Non parlo di irritazioni generiche – categoria in cui potrei infilare vezzi stilistici come i dialoghi “non segnati” e la grammatica fanciullesca. Non amo alla follia questo genere di quirks, ma sono aperta alle possibilità: avanti, raccontami una storia. Vuoi farlo senza virgolette e con una grammatica tutta tua? Ok, proviamoci. Vediamo se funziona, se mi ci fai sentire una voce, se crei un passo, se mi manipoli tanto bene da farmi dimenticare che lo stai facendo…

E non parlo nemmeno di peccati più gravi, come i finali laschi. È ovvio che preferisco un bel finale soddisfacente, teso e significativo, ma mi sono scoperta un margine di tolleranza largo come il Rio delle Amazzoni, se il resto del libro mi è piaciuto davvero. Magari mi rendono un tantino idrofoba i finali dei primi volumi delle qualcosalogie, quelli che non fingono nemmeno di offrire un’ombra di conclusione e appendono il lettore senza complimenti alla costa hardback del volume successivo – ma è un difetto che pur irritante, da solo non basta a farmi cancellare la qualcosalogia dalla ToReadList.
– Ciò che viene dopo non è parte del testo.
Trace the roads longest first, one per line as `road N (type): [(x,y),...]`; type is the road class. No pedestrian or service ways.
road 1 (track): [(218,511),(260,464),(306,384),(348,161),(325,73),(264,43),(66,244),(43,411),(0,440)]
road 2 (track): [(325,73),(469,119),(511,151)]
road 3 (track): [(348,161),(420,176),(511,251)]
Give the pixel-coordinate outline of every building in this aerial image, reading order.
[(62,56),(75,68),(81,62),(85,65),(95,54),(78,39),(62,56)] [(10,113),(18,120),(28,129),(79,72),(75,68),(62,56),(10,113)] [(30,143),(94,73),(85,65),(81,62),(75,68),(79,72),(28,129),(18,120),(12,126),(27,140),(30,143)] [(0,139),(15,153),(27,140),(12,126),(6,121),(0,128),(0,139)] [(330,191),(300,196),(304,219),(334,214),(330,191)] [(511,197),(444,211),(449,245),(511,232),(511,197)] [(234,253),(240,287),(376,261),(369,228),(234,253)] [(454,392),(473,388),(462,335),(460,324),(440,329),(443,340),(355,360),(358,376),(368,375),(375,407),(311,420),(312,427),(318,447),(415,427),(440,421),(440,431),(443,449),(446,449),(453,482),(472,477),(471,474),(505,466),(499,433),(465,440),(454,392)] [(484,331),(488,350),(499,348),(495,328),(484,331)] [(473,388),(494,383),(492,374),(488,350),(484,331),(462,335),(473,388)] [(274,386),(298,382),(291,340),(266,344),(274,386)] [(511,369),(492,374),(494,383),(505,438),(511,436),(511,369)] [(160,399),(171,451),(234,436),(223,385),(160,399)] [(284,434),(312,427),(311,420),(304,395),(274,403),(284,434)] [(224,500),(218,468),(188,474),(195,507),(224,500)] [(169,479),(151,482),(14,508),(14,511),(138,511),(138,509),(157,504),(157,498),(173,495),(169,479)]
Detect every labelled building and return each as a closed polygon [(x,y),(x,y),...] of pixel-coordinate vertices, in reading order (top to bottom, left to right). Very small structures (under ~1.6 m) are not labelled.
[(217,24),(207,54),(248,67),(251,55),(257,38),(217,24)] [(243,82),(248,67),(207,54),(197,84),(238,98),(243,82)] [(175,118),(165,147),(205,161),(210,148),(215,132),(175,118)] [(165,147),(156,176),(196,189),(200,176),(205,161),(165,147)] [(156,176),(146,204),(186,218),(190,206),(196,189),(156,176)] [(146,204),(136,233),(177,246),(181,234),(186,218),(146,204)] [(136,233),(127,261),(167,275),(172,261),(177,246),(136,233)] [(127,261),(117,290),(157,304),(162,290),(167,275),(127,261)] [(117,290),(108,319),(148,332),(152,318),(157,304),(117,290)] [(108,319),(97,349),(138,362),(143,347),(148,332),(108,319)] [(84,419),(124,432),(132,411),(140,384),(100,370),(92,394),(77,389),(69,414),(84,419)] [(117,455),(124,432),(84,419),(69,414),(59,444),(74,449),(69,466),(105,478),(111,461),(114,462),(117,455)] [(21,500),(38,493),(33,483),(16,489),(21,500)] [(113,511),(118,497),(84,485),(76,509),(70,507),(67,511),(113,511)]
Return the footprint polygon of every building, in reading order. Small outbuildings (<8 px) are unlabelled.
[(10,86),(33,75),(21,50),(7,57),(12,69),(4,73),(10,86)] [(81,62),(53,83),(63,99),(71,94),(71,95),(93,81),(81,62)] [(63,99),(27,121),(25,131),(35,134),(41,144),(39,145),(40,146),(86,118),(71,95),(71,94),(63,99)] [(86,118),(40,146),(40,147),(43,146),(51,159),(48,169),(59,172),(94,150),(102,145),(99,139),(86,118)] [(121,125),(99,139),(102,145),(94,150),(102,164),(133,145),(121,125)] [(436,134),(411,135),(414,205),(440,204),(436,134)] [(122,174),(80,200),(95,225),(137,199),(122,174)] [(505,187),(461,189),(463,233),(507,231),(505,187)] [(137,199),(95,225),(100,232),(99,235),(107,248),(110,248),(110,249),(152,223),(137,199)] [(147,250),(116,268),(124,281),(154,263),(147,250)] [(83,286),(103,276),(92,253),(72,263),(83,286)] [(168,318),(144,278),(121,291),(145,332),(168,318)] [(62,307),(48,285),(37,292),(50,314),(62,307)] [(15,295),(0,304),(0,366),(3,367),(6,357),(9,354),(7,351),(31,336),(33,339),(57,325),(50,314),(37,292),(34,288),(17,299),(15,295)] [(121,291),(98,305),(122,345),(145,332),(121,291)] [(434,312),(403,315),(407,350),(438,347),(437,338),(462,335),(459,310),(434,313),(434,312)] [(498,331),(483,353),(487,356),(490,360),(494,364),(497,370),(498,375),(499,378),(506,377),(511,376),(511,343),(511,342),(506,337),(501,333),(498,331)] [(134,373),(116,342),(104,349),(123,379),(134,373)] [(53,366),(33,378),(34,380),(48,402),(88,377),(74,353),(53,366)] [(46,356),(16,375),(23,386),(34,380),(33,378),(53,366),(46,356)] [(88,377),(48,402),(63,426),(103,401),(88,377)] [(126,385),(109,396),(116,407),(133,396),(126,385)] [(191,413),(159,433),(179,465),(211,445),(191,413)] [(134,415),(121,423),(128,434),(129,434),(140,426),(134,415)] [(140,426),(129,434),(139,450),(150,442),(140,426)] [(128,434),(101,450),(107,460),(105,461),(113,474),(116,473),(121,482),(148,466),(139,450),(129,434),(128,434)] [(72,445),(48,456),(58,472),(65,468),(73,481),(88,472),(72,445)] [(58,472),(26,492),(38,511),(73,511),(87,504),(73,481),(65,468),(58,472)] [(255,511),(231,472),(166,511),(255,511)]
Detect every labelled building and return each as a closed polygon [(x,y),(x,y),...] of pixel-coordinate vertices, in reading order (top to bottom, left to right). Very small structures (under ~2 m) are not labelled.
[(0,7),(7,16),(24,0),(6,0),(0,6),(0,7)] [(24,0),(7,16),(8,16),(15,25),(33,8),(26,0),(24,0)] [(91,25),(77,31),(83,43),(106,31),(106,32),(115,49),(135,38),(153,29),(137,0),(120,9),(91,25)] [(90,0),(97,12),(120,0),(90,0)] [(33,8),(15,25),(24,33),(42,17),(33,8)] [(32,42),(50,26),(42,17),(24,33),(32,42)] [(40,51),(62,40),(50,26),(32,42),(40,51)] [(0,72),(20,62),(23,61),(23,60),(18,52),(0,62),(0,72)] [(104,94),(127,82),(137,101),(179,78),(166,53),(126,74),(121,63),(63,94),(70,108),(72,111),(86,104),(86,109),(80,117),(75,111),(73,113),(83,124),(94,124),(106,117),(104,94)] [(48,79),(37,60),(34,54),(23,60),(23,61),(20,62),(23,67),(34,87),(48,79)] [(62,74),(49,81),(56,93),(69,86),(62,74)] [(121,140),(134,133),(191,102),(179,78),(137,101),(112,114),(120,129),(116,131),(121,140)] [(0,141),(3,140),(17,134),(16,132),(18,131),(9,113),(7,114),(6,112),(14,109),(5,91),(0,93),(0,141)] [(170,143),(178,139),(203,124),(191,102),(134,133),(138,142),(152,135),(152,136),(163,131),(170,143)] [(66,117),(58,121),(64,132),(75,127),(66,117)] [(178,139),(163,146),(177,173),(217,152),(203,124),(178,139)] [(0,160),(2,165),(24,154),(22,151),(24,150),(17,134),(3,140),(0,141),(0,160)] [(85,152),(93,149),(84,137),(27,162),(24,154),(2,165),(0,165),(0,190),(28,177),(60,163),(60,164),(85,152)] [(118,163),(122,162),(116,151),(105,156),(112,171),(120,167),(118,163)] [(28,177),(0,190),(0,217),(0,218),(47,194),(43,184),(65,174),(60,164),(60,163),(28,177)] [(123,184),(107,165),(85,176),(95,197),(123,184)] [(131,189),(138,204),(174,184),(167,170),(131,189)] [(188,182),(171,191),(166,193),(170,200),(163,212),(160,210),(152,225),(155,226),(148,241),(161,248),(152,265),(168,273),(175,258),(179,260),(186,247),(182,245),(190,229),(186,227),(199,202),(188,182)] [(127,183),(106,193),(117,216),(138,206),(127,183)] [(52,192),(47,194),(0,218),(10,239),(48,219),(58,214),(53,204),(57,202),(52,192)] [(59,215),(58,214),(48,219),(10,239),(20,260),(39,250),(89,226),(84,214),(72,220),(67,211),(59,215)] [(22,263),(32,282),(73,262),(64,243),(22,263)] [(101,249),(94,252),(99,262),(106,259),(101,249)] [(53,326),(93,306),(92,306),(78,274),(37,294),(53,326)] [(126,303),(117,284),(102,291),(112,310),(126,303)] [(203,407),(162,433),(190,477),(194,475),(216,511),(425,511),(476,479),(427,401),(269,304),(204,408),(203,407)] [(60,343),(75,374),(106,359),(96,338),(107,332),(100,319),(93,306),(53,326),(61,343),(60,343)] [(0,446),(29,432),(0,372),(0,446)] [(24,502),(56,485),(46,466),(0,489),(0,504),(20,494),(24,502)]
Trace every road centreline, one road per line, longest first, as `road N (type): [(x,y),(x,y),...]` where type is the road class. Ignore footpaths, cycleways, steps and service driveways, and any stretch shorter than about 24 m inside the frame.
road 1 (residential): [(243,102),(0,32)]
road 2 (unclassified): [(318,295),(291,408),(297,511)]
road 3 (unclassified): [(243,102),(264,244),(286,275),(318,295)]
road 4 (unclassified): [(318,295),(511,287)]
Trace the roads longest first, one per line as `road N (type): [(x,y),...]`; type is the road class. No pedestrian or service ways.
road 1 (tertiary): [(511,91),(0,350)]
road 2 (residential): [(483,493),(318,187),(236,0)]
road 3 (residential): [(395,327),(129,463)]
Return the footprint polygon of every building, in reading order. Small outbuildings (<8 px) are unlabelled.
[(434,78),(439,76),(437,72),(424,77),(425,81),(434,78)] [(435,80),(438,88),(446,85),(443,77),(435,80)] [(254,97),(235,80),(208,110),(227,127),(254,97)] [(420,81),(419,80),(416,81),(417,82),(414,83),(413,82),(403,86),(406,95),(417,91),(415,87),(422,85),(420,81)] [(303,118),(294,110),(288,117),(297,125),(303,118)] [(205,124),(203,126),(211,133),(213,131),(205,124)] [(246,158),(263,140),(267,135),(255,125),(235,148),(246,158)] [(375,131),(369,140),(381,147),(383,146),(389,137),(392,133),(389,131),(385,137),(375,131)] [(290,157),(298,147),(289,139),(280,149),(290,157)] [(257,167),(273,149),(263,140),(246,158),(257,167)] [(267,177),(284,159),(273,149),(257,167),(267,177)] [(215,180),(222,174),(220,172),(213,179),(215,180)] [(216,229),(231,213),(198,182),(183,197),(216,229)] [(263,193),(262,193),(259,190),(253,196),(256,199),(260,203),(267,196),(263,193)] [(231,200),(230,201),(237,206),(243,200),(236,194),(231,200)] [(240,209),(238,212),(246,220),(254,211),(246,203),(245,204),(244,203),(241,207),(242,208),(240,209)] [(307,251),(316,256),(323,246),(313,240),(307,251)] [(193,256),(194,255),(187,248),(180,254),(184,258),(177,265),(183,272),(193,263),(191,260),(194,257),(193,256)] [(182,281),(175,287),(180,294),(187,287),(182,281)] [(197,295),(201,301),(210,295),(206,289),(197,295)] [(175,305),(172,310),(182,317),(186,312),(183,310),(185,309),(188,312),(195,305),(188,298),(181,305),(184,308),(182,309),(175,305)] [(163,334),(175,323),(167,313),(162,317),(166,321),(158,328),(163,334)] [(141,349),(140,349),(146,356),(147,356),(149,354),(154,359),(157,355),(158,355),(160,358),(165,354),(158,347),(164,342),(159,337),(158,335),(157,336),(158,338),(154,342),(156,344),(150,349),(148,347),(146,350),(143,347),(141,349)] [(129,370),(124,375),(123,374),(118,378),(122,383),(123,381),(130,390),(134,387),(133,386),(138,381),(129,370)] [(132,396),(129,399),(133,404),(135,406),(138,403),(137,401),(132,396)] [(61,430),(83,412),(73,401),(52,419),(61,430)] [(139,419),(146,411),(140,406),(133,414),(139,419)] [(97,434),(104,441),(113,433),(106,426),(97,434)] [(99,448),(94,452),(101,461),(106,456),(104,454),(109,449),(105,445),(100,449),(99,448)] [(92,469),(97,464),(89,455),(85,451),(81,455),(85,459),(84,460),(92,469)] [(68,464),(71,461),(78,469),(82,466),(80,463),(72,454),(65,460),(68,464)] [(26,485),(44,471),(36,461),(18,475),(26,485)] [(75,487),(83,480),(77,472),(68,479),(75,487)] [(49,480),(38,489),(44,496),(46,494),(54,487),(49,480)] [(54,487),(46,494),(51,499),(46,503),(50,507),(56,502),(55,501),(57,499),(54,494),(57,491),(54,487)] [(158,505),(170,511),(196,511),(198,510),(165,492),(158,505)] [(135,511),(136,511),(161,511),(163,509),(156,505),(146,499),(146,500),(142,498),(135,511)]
Un po’ peggio è la questione dei personaggi caratterizzati approssimativamente. In un mondo ideale, tutti i personaggi dovrebbero essere complessi, tridimensionali, pieni di ombre e capaci di evoluzione e di imprevedibilità… poi in realtà ci sono casi in cui il genere o la funzione richiedono figure facilmente individuabili, gente che faccia quel che deve fare e da cui sapere che cosa aspettarsi. Quindi anche qui, seppur con molta più cautela, ammetto la possibilità di eccezioni.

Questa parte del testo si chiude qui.